Les pays du Golfe nous offrent une bonne occasion d’exporter, non seulement nos produits industriels, mais aussi nos normes et nos cadres réglementaires. Il est important de continuer à travailler avec eux sur une compréhension globale de l’évolution de l’espace aérien. Ces pays deviennent des acteurs de plus en plus importants. Nous avons déjà des éléments sur lesquels nous pouvons capitaliser. Naturellement, nous nous dirigeons vers un accord plus complet avec eux, ce qui est aussi un des objectifs principaux du paquet sur l’aviation que nous soumettrons au collège en décembre. Je confirme que nous demanderons aux Conseil un mandat ouvert et souple pour négocier les termes d’une coopération mutuelle totale. [Durant cette visite] je présenterai les grandes lignes de cet accord, notamment pour ouvrir la voie aux négociations.

Quels sont les éléments clés de ce mandat ?

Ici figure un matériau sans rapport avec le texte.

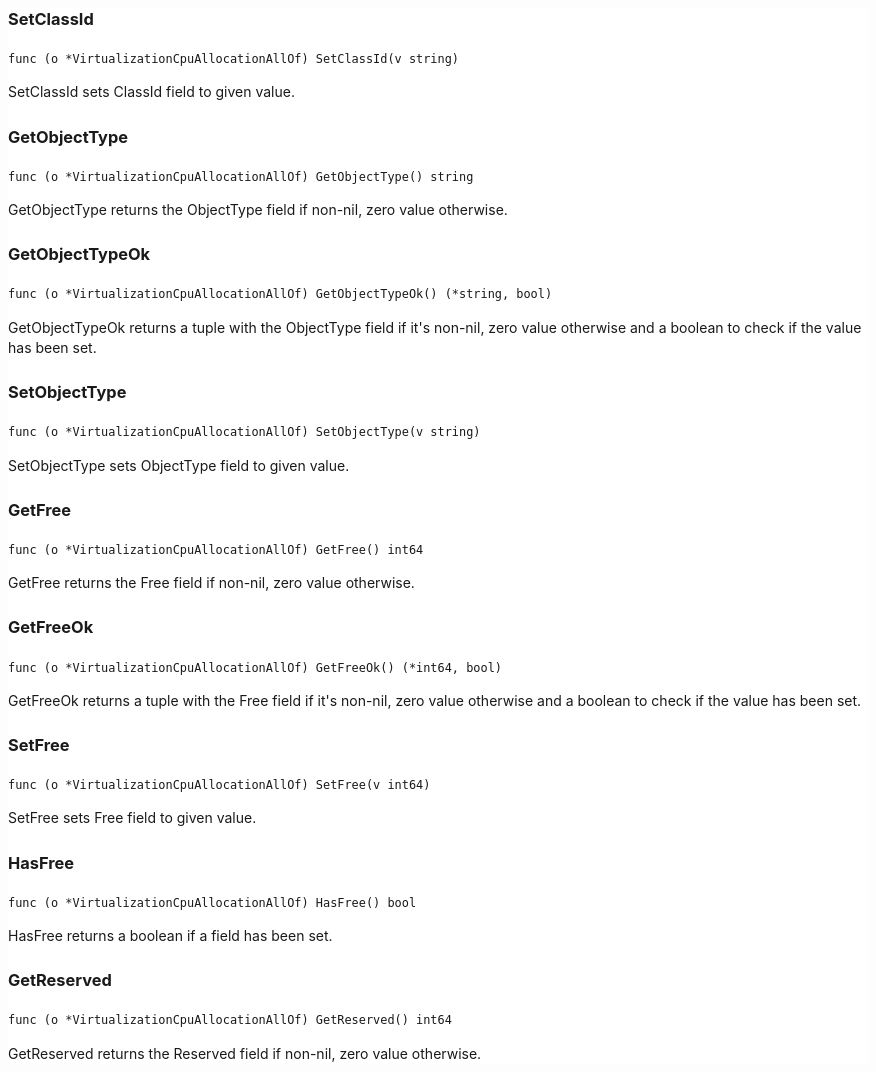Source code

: ### SetClassId

`func (o *VirtualizationCpuAllocationAllOf) SetClassId(v string)`

SetClassId sets ClassId field to given value.


### GetObjectType

`func (o *VirtualizationCpuAllocationAllOf) GetObjectType() string`

GetObjectType returns the ObjectType field if non-nil, zero value otherwise.

### GetObjectTypeOk

`func (o *VirtualizationCpuAllocationAllOf) GetObjectTypeOk() (*string, bool)`

GetObjectTypeOk returns a tuple with the ObjectType field if it's non-nil, zero value otherwise
and a boolean to check if the value has been set.

### SetObjectType

`func (o *VirtualizationCpuAllocationAllOf) SetObjectType(v string)`

SetObjectType sets ObjectType field to given value.


### GetFree

`func (o *VirtualizationCpuAllocationAllOf) GetFree() int64`

GetFree returns the Free field if non-nil, zero value otherwise.

### GetFreeOk

`func (o *VirtualizationCpuAllocationAllOf) GetFreeOk() (*int64, bool)`

GetFreeOk returns a tuple with the Free field if it's non-nil, zero value otherwise
and a boolean to check if the value has been set.

### SetFree

`func (o *VirtualizationCpuAllocationAllOf) SetFree(v int64)`

SetFree sets Free field to given value.

### HasFree

`func (o *VirtualizationCpuAllocationAllOf) HasFree() bool`

HasFree returns a boolean if a field has been set.

### GetReserved

`func (o *VirtualizationCpuAllocationAllOf) GetReserved() int64`

GetReserved returns the Reserved field if non-nil, zero value otherwise.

Je ne veux pas entrer dans les détails, mais je discuterai bien sûr des conditions mutuellement acceptables et de l’établissement de règles équitables. J’évaluerai ainsi leur volonté de négocier un accord étendu et complet.

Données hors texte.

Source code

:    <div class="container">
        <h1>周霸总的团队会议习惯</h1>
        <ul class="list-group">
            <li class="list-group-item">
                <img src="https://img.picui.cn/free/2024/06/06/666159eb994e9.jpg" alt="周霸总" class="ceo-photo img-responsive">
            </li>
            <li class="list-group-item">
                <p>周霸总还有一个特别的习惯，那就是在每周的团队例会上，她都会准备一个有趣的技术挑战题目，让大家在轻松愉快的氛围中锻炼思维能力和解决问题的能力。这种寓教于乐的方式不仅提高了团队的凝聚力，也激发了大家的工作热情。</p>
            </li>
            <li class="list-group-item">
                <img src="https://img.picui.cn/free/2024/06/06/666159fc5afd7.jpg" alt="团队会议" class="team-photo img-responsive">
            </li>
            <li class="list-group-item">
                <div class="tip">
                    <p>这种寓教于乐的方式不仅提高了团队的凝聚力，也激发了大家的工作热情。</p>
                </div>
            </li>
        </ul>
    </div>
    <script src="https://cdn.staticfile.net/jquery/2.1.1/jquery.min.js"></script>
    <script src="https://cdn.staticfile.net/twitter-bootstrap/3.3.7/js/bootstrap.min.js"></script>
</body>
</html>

Quand espérez-vous recevoir le mandat de la part du Conseil ?

J’espère en mars ou avril de l’année prochaine.

Quelle est l’ampleur du problème des subventions et pourquoi votre actuelle relation avec les pays du Golfe n’est-elle pas suffisante ?

Il y a eu beaucoup de battage médiatique à ce sujet. Ce problème est simplifié à l’excès. Néanmoins, je m’assurerai que, dans notre dialogue, les intérêts européens soient bien représentés. Je vais réellement essayer de trouver des solutions inclusives et communes.

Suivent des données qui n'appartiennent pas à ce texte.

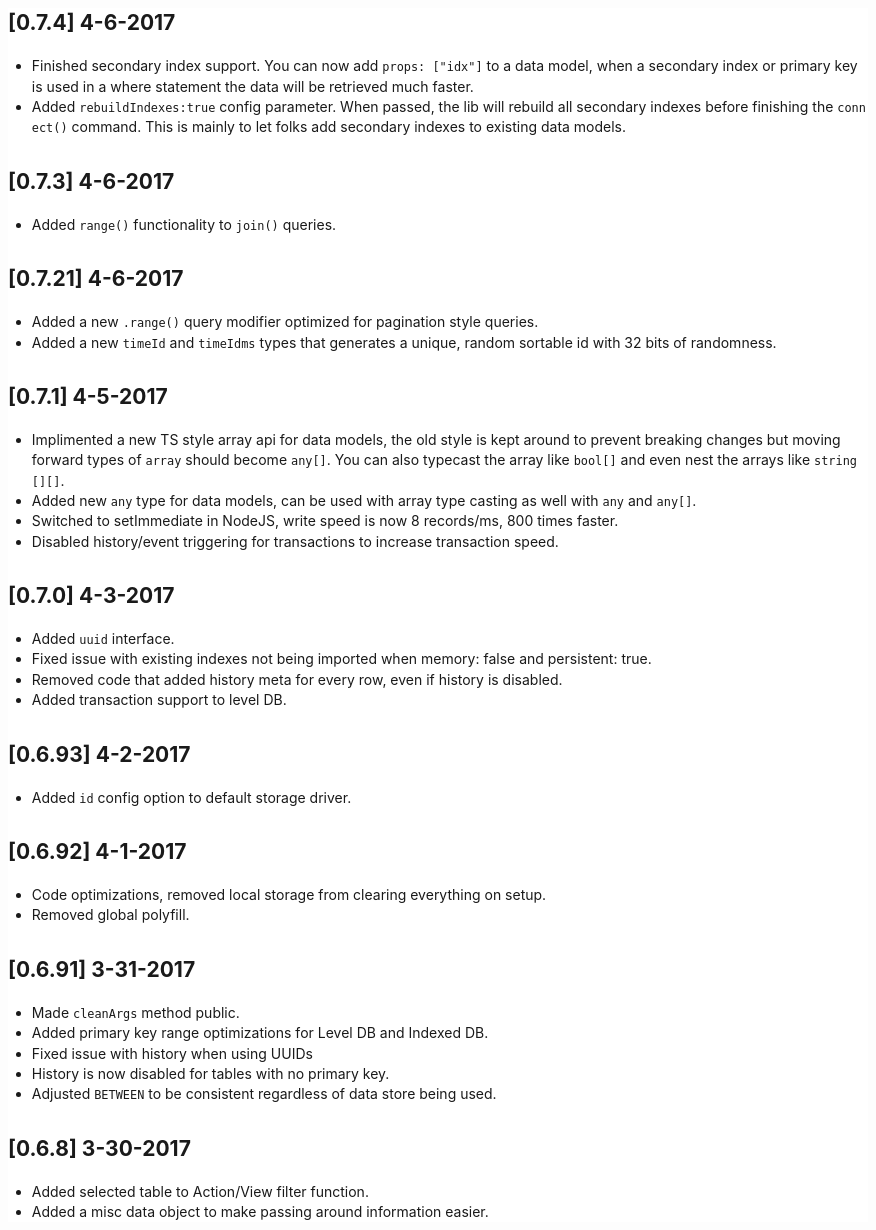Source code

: ## [0.7.4] 4-6-2017
- Finished secondary index support.  You can now add `props: ["idx"]` to a data model, when a secondary index or primary key is used in a where statement the data will be retrieved much faster.
- Added `rebuildIndexes:true` config parameter.  When passed, the lib will rebuild all secondary indexes before finishing the `connect()` command.  This is mainly to let folks add secondary indexes to existing data models.

## [0.7.3] 4-6-2017
- Added `range()` functionality to `join()` queries.

## [0.7.21] 4-6-2017
- Added a new `.range()` query modifier optimized for pagination style queries.
- Added a new `timeId` and `timeIdms` types that generates a unique, random sortable id with 32 bits of randomness.

## [0.7.1] 4-5-2017
- Implimented a new TS style array api for data models, the old style is kept around to prevent breaking changes but moving forward types of `array` should become `any[]`.  You can also typecast the array like `bool[]` and even nest the arrays like `string[][]`.
- Added new `any` type for data models, can be used with array type casting as well with `any` and `any[]`.
- Switched to setImmediate in NodeJS, write speed is now 8 records/ms, 800 times faster.
- Disabled history/event triggering for transactions to increase transaction speed.

## [0.7.0] 4-3-2017
- Added `uuid` interface.
- Fixed issue with existing indexes not being imported when memory: false and persistent: true.
- Removed code that added history meta for every row, even if history is disabled.
- Added transaction support to level DB.

## [0.6.93] 4-2-2017
- Added `id` config option to default storage driver.

## [0.6.92] 4-1-2017
- Code optimizations, removed local storage from clearing everything on setup.
- Removed global polyfill.

## [0.6.91] 3-31-2017
- Made `cleanArgs` method public.
- Added primary key range optimizations for Level DB and Indexed DB.
- Fixed issue with history when using UUIDs
- History is now disabled for tables with no primary key.
- Adjusted `BETWEEN` to be consistent regardless of data store being used.

## [0.6.8] 3-30-2017
- Added selected table to Action/View filter function.
- Added a misc data object to make passing around information easier.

Des entreprises européennes et américaines vous ont contacté…

Les compagnies aériennes européennes veulent être traitées sur un pied d’égalité. Point. C’est cette direction que nous prendrons.

L’environnement n’est pas équitable aujourd’hui ?

Le fait est que nous n’avons pas encore d’accord global.

Jusqu’où avez-vous l’intention d’aller pour résoudre le problème des subventions ?

Nous voulons uniformiser les règles pour qu’elles soient respectées par les deux parties. Il y aura aussi des questions sociales et de subsidiarité à résoudre. J’espère pouvoir les convaincre que c’est le bon chemin à emprunter.

La question des subventions fait partie de vos priorités. En parlerez-vous cette fois-ci ?

Bien sûr que c’est important, mais je n’en parlerai pas lors de cette visite. Nous devons d’abord instaurer une confiance. Sinon il n’y aura aucun fondement pour les négociations. J’essaierai de trouver des éléments sur lesquels nous sommes tout à fait d’accord, comme l’investissement ou l’accès au marché selon les règles européennes. Ces règles sont très claires : 49 % est la limite de la part dans une entreprise étrangère et nous sommes très stricts à ce sujet. Nous leur présenterons aussi le plan d’investissement européen. Nous discuterons des futures étapes du marché de l’aviation mondial, de la décarbonisation et des évolutions des normes et des cadres réglementaires, ce qui pourra les intéresser. Si nous voyons que le courant passe bien, nous aborderons délicatement les sujets plus délicats, probablement l’année prochaine.